NOTE TO READERS: The Rome 2014 trip begins with post #30. Posts #10—29 were Rome 2013. Posts 1–9 were Florence 2011. If you'd like to be notified of new postings by email, let me know at

Saturday, March 23, 2013

#21—Going With the Flow

The first time I used the washer in this apartment, I thought the clothes came out wet because I took them out too soon.

My first hint should have been that on the first day Signora Stella said, Be sure to hang the clothes in the bathroom. Or put a towel under them on the wood floor.

You see, in Italia, people do not use dryers. I got used to clothes hanging all over my Florence apartment. But at least the washer would wring them dry.
This washer...the first time my violet jersey was wet on only one side. Same time this go round. I only hope it was the other side.

The bottom half of my cranberry jersey is totally dry; the top is sopping.

The bath towel: sopping. beyond sopping.

My black cotton slacks: sopping.

I have only two bath towels, and I didn't want to wring out anything the remaining dry one. So okay, I'll use the blanket on my bed. I mean, if I don't get some of the water out, they'll never dry. I'll figure out what to do with the wet blanket later. Except. And I do not exaggerate. The blanket did not absorb any moisture whatsoever. whatthehell??? The blanket, after I wrapped dripping jerseys and slacks in it, is still totally dry. The clothes will perhaps be dry tomorrow. It took 29 hours for underwear and the sopping half of the violet jersey to dry.

I got a quote this morning from one devoted reader recalling Galieo's thoughts on reason. I think that even this master of truth would be stumped by all of this.

Stai calmo...sei a Roma.
Yes, I am in Rome and calm. I used an extra sheet to remove some excess water.
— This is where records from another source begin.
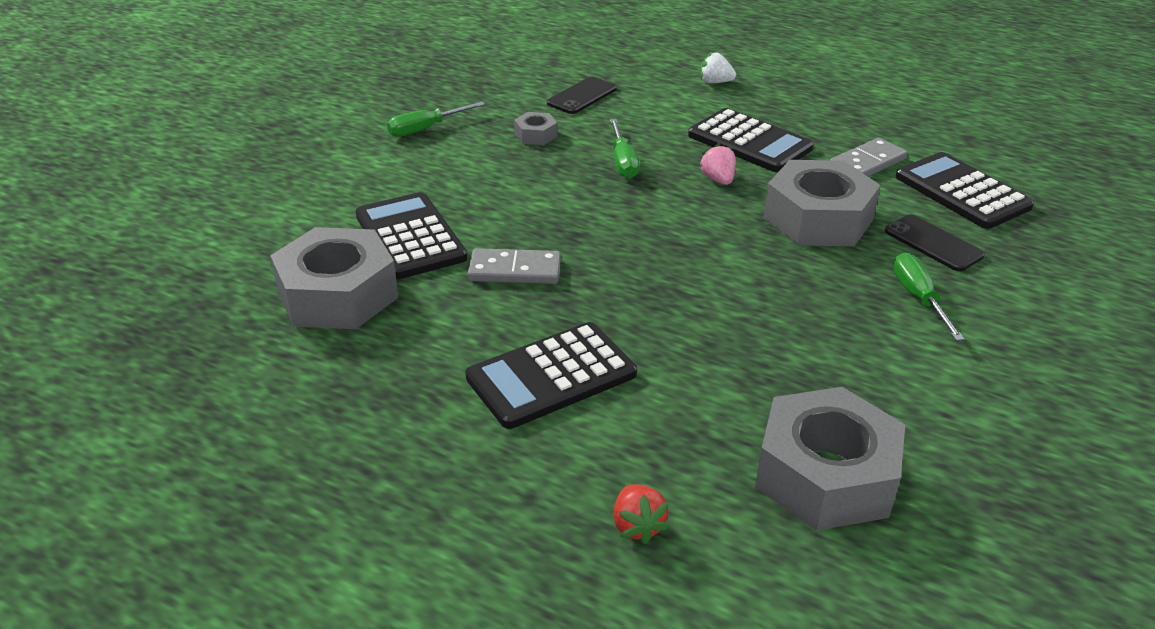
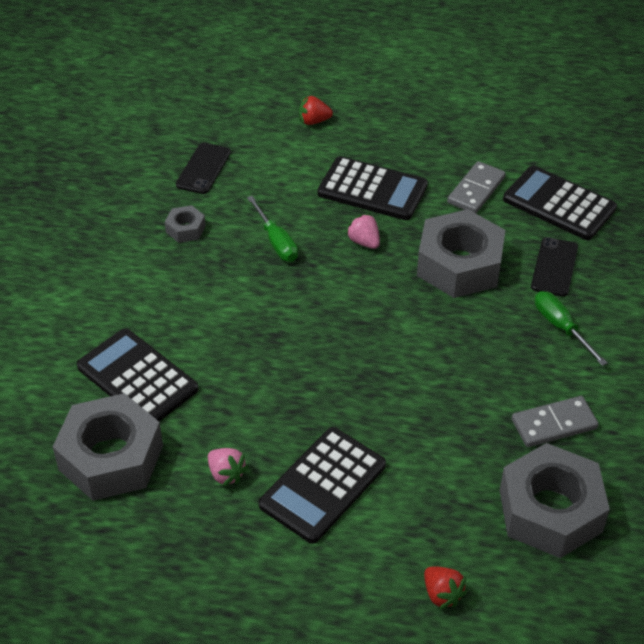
camera: 20 degrees left, 10 degrees up
(426, 129) = (82, 247): green screwdriver -> none
(449, 339) = (226, 474): none -> pink strawberry
(514, 270) = (243, 389): grey domino -> grey domino (554, 424)
(715, 82) = (314, 121): white strawberry -> red strawberry
(933, 243) = (554, 267): black phone -> black phone turned 75 degrees clockwise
But even the sheet was pretty non absorbent.

With both traffic and water in Rome: you must go with the flow.
And the traffic like the Tiber is full of history. Not the facts of what happened but the currents.
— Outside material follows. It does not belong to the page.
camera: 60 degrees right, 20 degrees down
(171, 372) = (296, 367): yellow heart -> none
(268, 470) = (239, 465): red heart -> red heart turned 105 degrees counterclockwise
The cars move fast. Most drive those small Smart cars and motorcycles because there's really no place to park. They go fast. I mean really fast. The only time any Roman appears to obey rules is when red lights turn green. Little as the vehicles are, the drive big like the ruins...with the attitude of Empire. If someone is lingering in a crosswalk, there is an immediate cacophony of horns and epithets filling the air.

The day after I arrived, I was terrified to cross a busy street so I followed a man with a baby in a stroller and a baby in his arms. It was at a crosswalk where cars are supposed to yield to pedestrians. But even the man with babies and a stroller had to swerve. But in a way, it was like a dance.
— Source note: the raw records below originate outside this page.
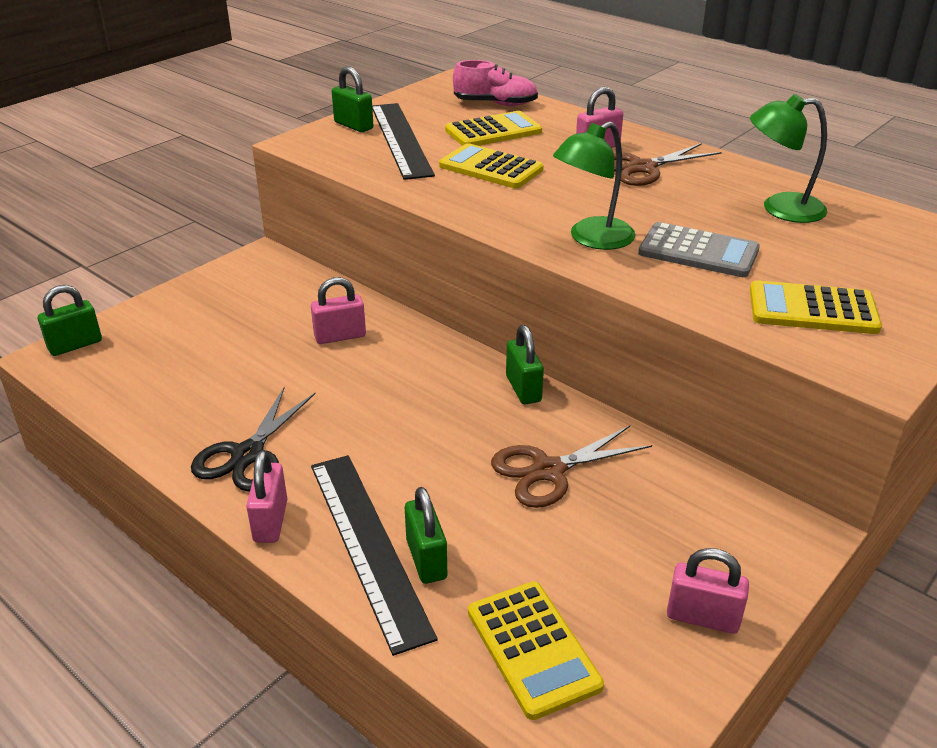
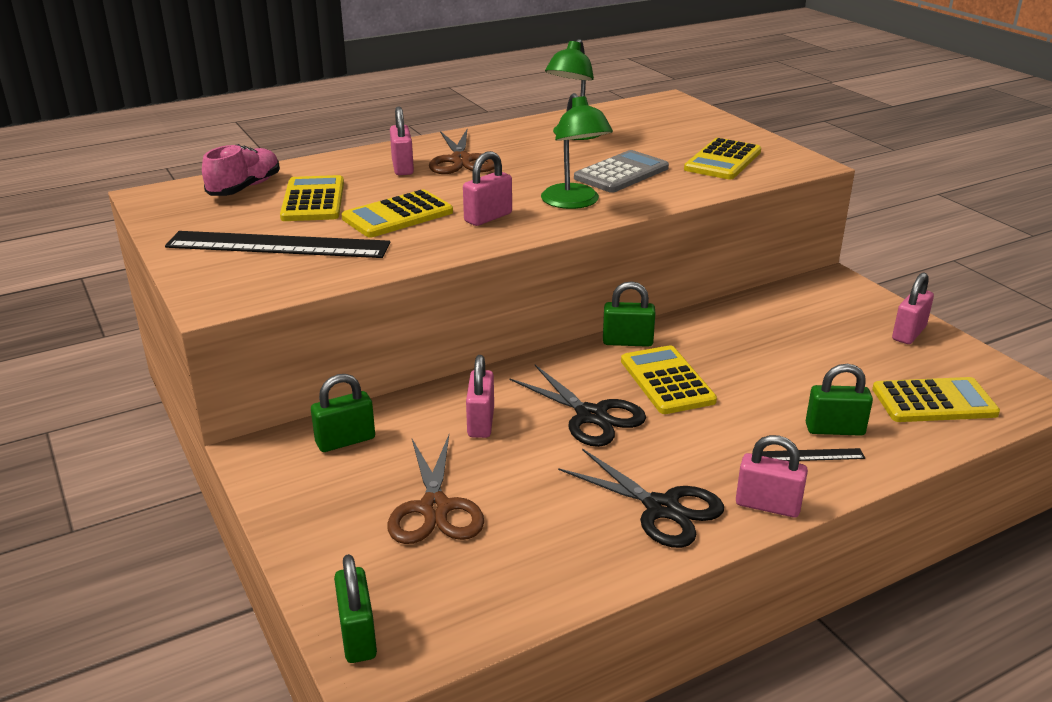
camera: 70 degrees left, 5 degrees down
(353, 125) = (206, 264): green padlock -> green padlock (345, 440)
(368, 545) = (812, 455): black ruler -> black ruler, size x0.42
(376, 391) = (591, 416): none -> black scissors
(462, 426) = (667, 381): none -> yellow calculator
(519, 205) = (488, 217): none -> pink padlock
(548, 471) = (742, 354): brown scissors -> brown scissors (434, 508)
I mean, it all moves here like molecules in the sea. For all the speed and craziness, I have seen not even a single fender bender. I have read that in the cosmic mathematical mind, every particle of water in the sea knows what every other particle is doing. The Butterfly Effect, I believe it's called. That's Rome. No one ever stops. They may slow a bit or swerve. But unless there's a red light, no one stops. Even if there's a red light, the drivers seem to keep moving. The readiness is all. Like cats waiting to pounce. Like Hamlet awaiting providence in the the fall of a sparrow.

Everything keeps moving as it has moved for over 2500 years. The traffic is like the Tiber, full of the currents of history, changing, the same...I love the story of a political race for a top job in Ancient Rome. The race got so hot, the candidates were afraid to go out in public. When one candidate tried to speak on the rostrum, now part of the ruins, those favoring his opponent went up on the stage and pulled him off.

The rostrum is where Marc Antony roused the crowd against Caesar's assassins. Beware. The flow never stops, but the currents are alive with a mind of their own. I really do hope the washer got the other side of the violet jersey.

Yesterday, there was a bus strike. A million Romans had no way to get to work or school or wherever. Nothing, however, seemed to slow down.

My teacher was a big late. She was in favor of the strike.
Potere al Popolo, we said raising our socialist fists. It was a nice bonding moment across age and cultures. (She's probably in her late 20s)

The conversazione led from one thing to another. How could Romans be so crazy. No one got a majority in the last elections because so many Romans were crazy enough to vote for Berlusconi, who promised to pay back people's taxes, and a whacky blogger. Bersani, the man of intelligence, will now have to work with the idiot factions.

I commented on the i politici pazzi...crazy politicians negli Stati Uniti.

Perche'? we asked...Why?

You know what we both thought about our countries?
The root of the problem, we agreed, lies in our education systems.
Young people for too many years have not been educated to think critically and for the greater good.

So, it appears that I may have come to meet the Italian Cousin of America's Ghost of Christmas Future here in the place where the first grand Empire came and went. The currents, it would seem, flow only in one direction.

In the short term, if I'm lucky: the washer hit the armpit it missed last go-round, Congress won't slash Medicare, and I won't be so eager for the next gluten-free pizza that I will rush too carelessly across that busy crosswalk.